:: Prompt ::
Reproduce the listing from the line with "CHECK GROUP DEPARTURES" to the line with "flight lands in", changing "nomadic families" to "herder families" and leaving everything else as it is.

:: Supplied records ::

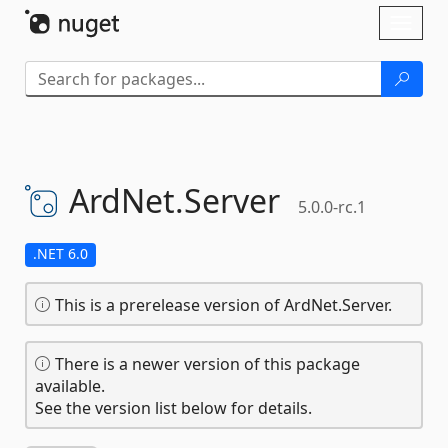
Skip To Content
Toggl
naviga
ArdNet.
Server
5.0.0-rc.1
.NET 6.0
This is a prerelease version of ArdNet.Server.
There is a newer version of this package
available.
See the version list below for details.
==
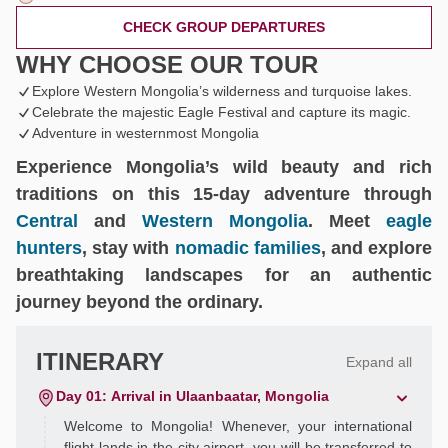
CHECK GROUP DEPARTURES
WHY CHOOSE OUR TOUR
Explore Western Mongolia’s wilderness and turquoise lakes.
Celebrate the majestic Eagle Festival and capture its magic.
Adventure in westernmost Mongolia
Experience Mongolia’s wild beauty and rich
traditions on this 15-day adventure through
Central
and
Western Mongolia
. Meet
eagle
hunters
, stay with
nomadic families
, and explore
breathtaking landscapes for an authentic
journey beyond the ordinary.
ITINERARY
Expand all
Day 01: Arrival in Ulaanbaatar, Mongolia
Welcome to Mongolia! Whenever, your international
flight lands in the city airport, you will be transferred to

:: Answer to this task ::
CHECK GROUP DEPARTURES
WHY CHOOSE OUR TOUR
Explore Western Mongolia’s wilderness and turquoise lakes.
Celebrate the majestic Eagle Festival and capture its magic.
Adventure in westernmost Mongolia
Experience Mongolia’s wild beauty and rich
traditions on this 15-day adventure through
Central
and
Western Mongolia
. Meet
eagle
hunters
, stay with
herder families
, and explore
breathtaking landscapes for an authentic
journey beyond the ordinary.
ITINERARY
Expand all
Day 01: Arrival in Ulaanbaatar, Mongolia
Welcome to Mongolia! Whenever, your international
flight lands in the city airport, you will be transferred to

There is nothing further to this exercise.